From the records below, find each line with the string "rule" and copy it.

**THE DATA**
________________
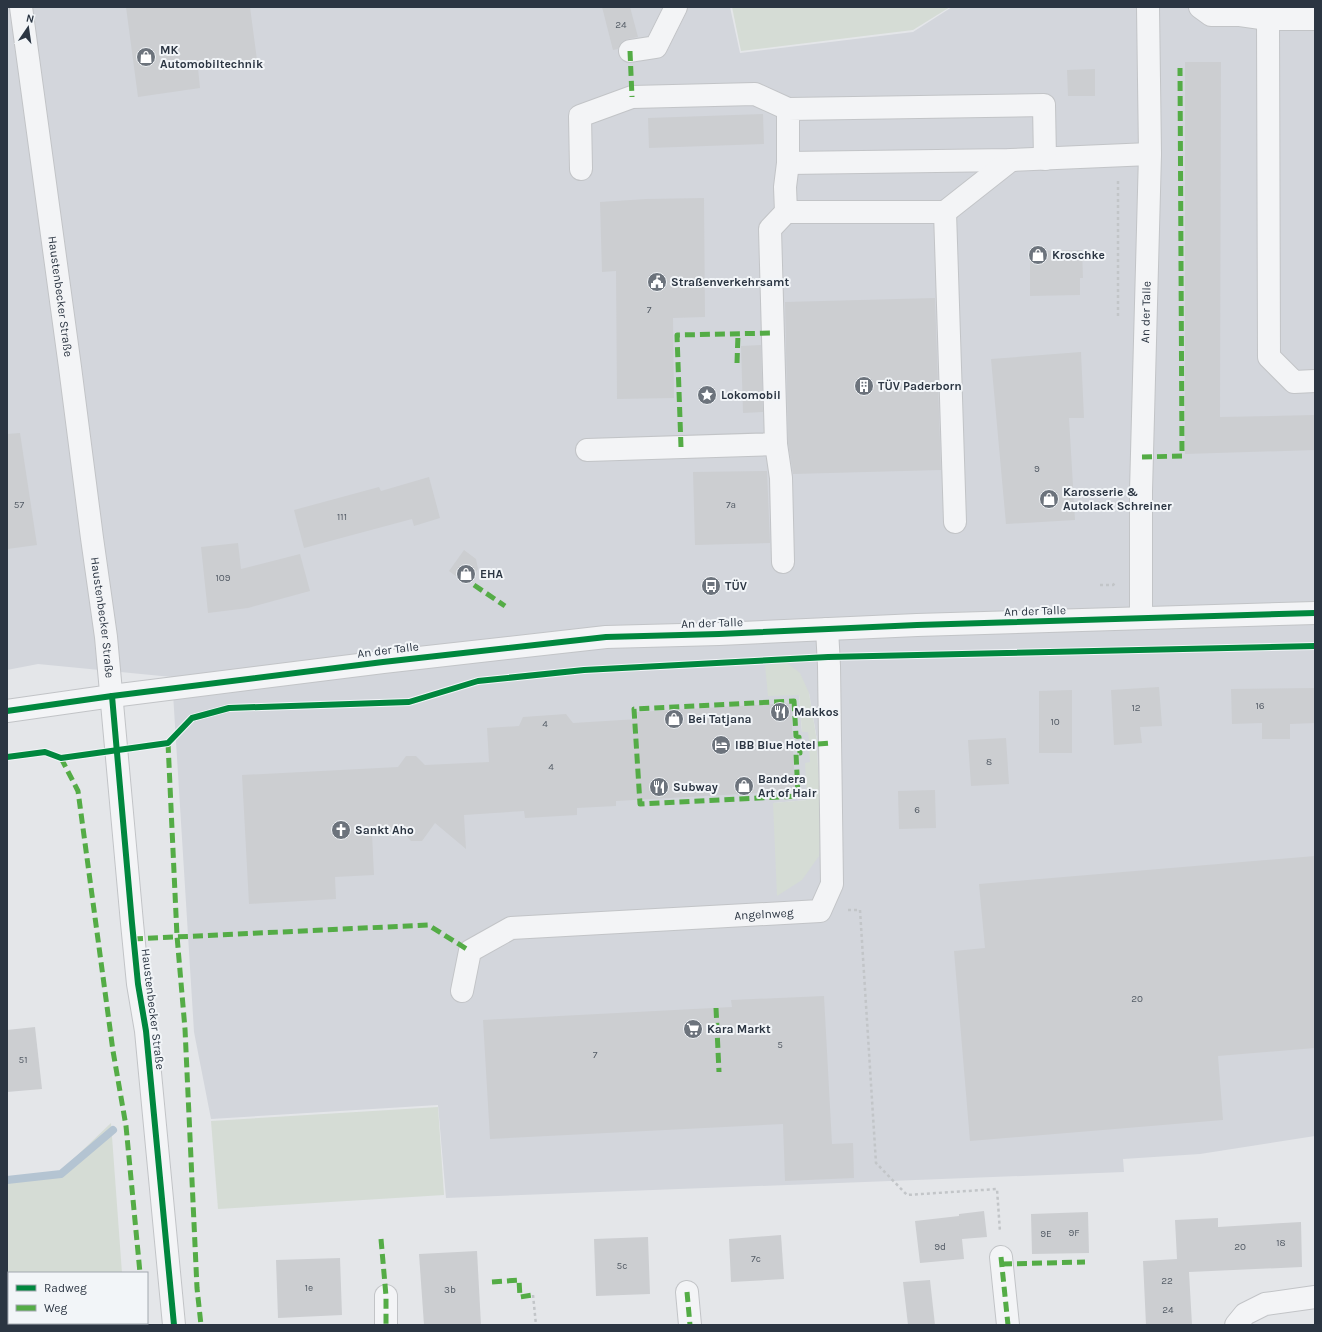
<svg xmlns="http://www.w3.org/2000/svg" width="1322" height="1332" font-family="Karla,sans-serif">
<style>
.built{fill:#d3d6dc;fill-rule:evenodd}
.green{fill:#d5dcd5}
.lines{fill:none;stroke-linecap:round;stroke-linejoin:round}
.stream{stroke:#b4c4d2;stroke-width:8}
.building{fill:#ccced1}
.minor-casing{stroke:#c2c4c7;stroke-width:24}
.path{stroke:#c2c5c8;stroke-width:2.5;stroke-dasharray:3 3;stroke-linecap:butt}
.minor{stroke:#f3f4f6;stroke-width:22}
.quiet{stroke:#54ac46;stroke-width:5;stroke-dasharray:10 5;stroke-linecap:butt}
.cycleway-casing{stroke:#f2f5f8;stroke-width:8}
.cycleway{stroke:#00873e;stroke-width:6}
.labels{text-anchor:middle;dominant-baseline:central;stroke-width:4;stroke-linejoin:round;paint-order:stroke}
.number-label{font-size:10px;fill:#545c66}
.poi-label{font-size:12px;font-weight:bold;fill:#2b3542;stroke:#f2f5f8;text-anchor:start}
.street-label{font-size:12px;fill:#2b3542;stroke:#f2f5f8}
</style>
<rect width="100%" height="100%" fill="#e4e6e9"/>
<path class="built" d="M 7,7 L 730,7 L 740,53 L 913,32 L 952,7 L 1315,7 L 1315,1136 L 1200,1154 L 1123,1159 L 1124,1172 L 446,1198 L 438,1105 L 211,1119 L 194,1032 L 172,677 L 38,664 L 7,670 ZM 809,693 L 817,740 L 817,741 L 808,732 L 802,732 L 799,695 ZM 817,750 L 821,820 L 773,803 L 807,800 L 810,762 Z"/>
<g class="green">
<polygon points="732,7 950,7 913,30 741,51"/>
<polygon points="787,663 800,673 809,693 817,741 809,741 808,732 802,732 799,695 768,696 765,665"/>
<polygon points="809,750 817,750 821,820 819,856 802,880 777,896 773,803 807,800 805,763 810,762"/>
<polygon points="438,1107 444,1195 218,1209 211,1121"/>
<polygon points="111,1123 122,1273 9,1273 9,1313 7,1313 7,1177 61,1171"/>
<polygon points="7,1316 9,1316 9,1323 127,1323 127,1325 7,1325"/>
</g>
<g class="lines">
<polyline class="stream" points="7,1180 61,1174 113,1130"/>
</g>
<g class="building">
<polygon points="126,7 250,7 257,60 198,68 200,88 138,97"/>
<polygon points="602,7 630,7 638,37 628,39 623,41 618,49 613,50"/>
<polygon points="1185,62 1221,62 1220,417 1315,415 1315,450 1185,454"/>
<polygon points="1095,69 1095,96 1068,96 1067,70"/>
<polygon points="763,114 764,144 649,148 648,118"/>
<polygon points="704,198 705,317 673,318 674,398 617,399 616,271 602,272 600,202 646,199"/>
<polygon points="1082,250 1083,278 1080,278 1080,295 1030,296 1030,251"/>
<polygon points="935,298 941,470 793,474 788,443 785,302"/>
<polygon points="761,345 763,412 743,413 741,346"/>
<polygon points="1081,352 1084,418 1069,418 1075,520 1006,524 991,359"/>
<polygon points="20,433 37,545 7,549 7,434"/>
<polygon points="767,471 770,543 695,545 693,472"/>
<polygon points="429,477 440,518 414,526 412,519 304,548 294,510 379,487 381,491"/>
<polygon points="238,543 241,569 300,554 310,591 248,608 208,613 201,547"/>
<polygon points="464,550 476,559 478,569 472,578 461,580 449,571"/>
<polygon points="1159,687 1162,726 1140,727 1142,743 1114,745 1111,690"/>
<polygon points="1315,688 1315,723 1290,724 1290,739 1262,739 1262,723 1232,724 1231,689"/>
<polygon points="1072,690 1072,753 1039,753 1039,691"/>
<polygon points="791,703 795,791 616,801 616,806 577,808 577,815 525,818 524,811 464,815 466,849 435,823 422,841 411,841 403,832 372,834 374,875 335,877 336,899 249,904 242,775 398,767 406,756 416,756 425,765 489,762 487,728 519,726 523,717 566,714 573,723 638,719 637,712"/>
<polygon points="1006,738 1009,784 971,786 968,740"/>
<polygon points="935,790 936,828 899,829 898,791"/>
<polygon points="1315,856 1315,1048 1218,1056 1223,1120 970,1141 954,951 985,948 979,884"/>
<polygon points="824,996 832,1144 853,1143 854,1178 785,1181 783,1124 490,1139 483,1020 732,1007 731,1000"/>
<polygon points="35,1027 42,1089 7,1092 7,1030"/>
<polygon points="984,1211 987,1237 962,1239 964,1259 920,1263 915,1221 959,1216 959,1214"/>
<polygon points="1088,1212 1089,1253 1032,1254 1031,1214"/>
<polygon points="1218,1218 1218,1227 1301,1222 1302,1267 1189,1272 1192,1325 1146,1325 1143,1261 1177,1259 1175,1220"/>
<polygon points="781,1235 784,1279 731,1282 729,1239"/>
<polygon points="648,1237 650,1294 596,1296 594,1239"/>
<polygon points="477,1251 481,1325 424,1325 419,1254"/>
<polygon points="340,1258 342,1315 278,1318 276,1260"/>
<polygon points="930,1280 935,1325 908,1325 903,1282"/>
</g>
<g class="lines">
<g class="minor-casing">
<g id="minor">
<path id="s1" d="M 21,7 L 70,367 L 92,538 L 106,637 L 132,923 L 138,984 L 146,1031 L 174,1325"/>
<polyline points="1200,7 1211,15 1240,15 1268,19"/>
<polyline points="1315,19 1268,19 1269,357 1294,382 1315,381"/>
<polyline points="630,51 656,47 676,7"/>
<polyline points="788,163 1011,160 1150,154"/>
<polyline points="581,169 580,116 632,97 755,94 788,109"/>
<polyline points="786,212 945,212 1011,160"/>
<polyline points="945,212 955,522"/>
<polyline points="776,444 781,478 783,562"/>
<polyline points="587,450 776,444 770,229 786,212 785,187 788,163 788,109 1044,105 1045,159"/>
<path id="s2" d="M 1141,618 L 1141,491 L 1150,154 L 1148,7"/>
<polyline points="7,711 112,696 383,662 606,637 719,634 917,625 1315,613"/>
<path id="s3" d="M 462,991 L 470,951 L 511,928 L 820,911 L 832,884 L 829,666 L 827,629"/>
<polyline points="1001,1257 1008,1325"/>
<polyline points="687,1292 690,1325"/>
<polyline points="386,1296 386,1325"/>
<polyline points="1236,1325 1245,1314 1265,1304 1315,1297"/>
</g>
</g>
<g class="path">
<polyline points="1118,181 1118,318"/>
<polyline points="1100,585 1113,585 1115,583"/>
<polyline points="848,910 860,910 876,1163 907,1195 997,1189 1000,1232"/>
<polyline points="533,1295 536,1325"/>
</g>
<use href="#minor" class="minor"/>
<g class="quiet">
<polyline points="630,51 632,97"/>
<polyline points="737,363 738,334"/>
<polyline points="681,447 677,335 773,333"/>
<polyline points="1142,457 1182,456 1180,68"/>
<polyline points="474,585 505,606"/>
<polygon points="794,701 796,736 799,737 800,753 796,753 798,796 640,804 634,709"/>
<polyline points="168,743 177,936 185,1029 197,1288 201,1325"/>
<polyline points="818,744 830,743"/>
<polyline points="795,745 812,744"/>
<polyline points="61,758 78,791 113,1051 126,1126 140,1273"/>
<polyline points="133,939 428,925 470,951"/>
<polyline points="716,1008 719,1072"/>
<polyline points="381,1239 386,1296 386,1325"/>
<polyline points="1001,1257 1008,1325"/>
<polyline points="1002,1264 1085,1262"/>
<polyline points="492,1282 519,1280 520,1297 533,1295"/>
<polyline points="687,1292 690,1325"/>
<polyline points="144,1323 145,1325"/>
</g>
<g class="cycleway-casing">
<g id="cycleway">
<polyline points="112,696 132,923 138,984 146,1031 174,1325"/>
<polyline points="7,711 112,696 383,662 606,637 719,634 917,625 1315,613"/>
<polyline points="7,757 45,752 61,758 168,743 192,718 229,708 409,702 478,681 584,670 828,657 1315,646"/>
</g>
</g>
<use href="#cycleway" class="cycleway"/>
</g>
<defs>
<g id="shop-disc" transform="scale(1)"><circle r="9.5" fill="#6c737c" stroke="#f2f5f8"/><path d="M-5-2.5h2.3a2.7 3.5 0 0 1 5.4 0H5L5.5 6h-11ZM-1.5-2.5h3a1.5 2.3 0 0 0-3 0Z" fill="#fff"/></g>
<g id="civic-disc" transform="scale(1)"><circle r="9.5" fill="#6c737c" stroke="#f2f5f8"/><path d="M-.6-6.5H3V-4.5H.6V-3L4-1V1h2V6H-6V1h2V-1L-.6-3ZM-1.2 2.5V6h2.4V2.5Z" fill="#fff"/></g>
<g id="building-disc" transform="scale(1)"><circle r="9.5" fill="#6c737c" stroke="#f2f5f8"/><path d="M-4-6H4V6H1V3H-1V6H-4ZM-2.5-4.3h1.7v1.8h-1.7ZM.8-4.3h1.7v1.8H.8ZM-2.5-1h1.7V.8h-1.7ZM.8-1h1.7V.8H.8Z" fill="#fff"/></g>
<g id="sight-disc" transform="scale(1)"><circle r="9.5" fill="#6c737c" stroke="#f2f5f8"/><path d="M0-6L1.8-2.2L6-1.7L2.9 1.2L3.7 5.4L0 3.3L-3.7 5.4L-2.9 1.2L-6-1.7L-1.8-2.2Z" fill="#fff"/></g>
<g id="bus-disc" transform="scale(1)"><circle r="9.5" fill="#6c737c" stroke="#f2f5f8"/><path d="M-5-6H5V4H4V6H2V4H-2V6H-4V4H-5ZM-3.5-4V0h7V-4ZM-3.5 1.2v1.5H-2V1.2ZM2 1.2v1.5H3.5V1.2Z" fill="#fff"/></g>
<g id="restaurant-disc" transform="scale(1)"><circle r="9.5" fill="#6c737c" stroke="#f2f5f8"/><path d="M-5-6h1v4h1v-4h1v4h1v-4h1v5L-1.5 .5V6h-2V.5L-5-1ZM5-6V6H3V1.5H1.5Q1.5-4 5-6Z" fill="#fff"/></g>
<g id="hotel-disc" transform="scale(1)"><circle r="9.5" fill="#6c737c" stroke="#f2f5f8"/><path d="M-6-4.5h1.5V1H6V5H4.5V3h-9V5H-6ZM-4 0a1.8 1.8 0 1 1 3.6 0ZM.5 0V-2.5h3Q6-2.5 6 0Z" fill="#fff"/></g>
<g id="church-disc" transform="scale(1)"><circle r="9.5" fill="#6c737c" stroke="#f2f5f8"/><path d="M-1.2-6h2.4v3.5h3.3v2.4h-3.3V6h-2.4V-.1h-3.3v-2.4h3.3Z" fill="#fff"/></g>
<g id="supermarket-disc" transform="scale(1)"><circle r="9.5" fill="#6c737c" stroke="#f2f5f8"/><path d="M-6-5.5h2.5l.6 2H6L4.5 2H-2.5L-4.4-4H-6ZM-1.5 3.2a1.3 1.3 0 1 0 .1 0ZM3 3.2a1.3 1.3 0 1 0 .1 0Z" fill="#fff"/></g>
</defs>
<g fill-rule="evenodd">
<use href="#shop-disc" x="146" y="57"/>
<use href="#shop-disc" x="1038" y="255"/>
<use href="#civic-disc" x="657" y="282"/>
<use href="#building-disc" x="864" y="386"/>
<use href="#sight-disc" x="707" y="395"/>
<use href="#shop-disc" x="1049" y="499"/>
<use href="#shop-disc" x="466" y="574"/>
<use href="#bus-disc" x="711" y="586"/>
<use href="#restaurant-disc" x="780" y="712"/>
<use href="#shop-disc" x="674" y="719"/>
<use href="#hotel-disc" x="721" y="745"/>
<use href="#shop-disc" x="744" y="786"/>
<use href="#restaurant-disc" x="659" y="787"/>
<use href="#church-disc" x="341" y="830"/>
<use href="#supermarket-disc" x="693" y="1029"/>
</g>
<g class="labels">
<g class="number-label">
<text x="621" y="25">24</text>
<text x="649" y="310">7</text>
<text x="1037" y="469">9</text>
<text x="19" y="505">57</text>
<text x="731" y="505">7a</text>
<text x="342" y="517">111</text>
<text x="223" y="578">109</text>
<text x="1260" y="706">16</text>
<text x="1136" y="708">12</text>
<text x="1055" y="722">10</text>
<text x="545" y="724">4</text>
<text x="989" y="762">8</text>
<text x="551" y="767">4</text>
<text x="917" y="810">6</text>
<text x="1137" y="999">20</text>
<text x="780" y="1045">5</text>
<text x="595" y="1055">7</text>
<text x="23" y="1060">51</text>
<text x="1074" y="1233">9F</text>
<text x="1046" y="1234">9E</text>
<text x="1281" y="1243">18</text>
<text x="940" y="1247">9d</text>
<text x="1240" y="1247">20</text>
<text x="756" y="1259">7c</text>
<text x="622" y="1266">5c</text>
<text x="1167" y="1281">22</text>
<text x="309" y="1288">1e</text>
<text x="450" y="1290">3b</text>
<text x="1168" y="1310">24</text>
</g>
<g class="poi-label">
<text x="160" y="50">MK<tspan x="160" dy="14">Automobiltechnik</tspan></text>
<text x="1052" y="255">Kroschke</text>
<text x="671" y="282">Straßenverkehrsamt</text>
<text x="878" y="386">TÜV Paderborn</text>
<text x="721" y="395">Lokomobil</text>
<text x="1063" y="492">Karosserie &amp;<tspan x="1063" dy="14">Autolack Schreiner</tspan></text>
<text x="480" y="574">EHA</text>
<text x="725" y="586">TÜV</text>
<text x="794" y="712">Makkos</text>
<text x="688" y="719">Bei Tatjana</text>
<text x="735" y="745">IBB Blue Hotel</text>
<text x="758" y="779">Bandera<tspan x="758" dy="14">Art of Hair</tspan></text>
<text x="673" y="787">Subway</text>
<text x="355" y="830">Sankt Aho</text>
<text x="707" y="1029">Kara Markt</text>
</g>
<g class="street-label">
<text stroke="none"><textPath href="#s1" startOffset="292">Haustenbecker Straße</textPath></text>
<text stroke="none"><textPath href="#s2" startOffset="306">An der Talle</textPath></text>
<text transform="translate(1035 611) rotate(-2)">An der Talle</text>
<text stroke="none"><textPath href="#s1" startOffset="616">Haustenbecker Straße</textPath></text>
<text transform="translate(712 623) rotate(-2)">An der Talle</text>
<text transform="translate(388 650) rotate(-7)">An der Talle</text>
<text stroke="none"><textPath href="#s3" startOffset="341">Angelnweg</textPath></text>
<text transform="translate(153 1009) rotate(83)">Haustenbecker Straße</text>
</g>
</g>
<rect width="1322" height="1332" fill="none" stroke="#2b3542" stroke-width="16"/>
<rect x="8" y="1272" width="140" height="52" fill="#f2f5f8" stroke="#a2a8af"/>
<rect x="16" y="1285" width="20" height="6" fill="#00873e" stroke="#a2a8af"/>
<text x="44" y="1292" font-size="12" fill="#2b3542">Radweg</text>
<rect x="16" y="1305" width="20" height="6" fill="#54ac46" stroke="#a2a8af"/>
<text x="44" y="1312" font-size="12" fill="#2b3542">Weg</text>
<g transform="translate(28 28) rotate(13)" stroke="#f2f5f8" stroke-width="3" paint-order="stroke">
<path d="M0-3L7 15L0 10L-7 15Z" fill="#2b3542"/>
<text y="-6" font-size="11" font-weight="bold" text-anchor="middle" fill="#2b3542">N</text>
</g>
</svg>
________________
**TASK SOLUTION**
.built{fill:#d3d6dc;fill-rule:evenodd}
<g fill-rule="evenodd">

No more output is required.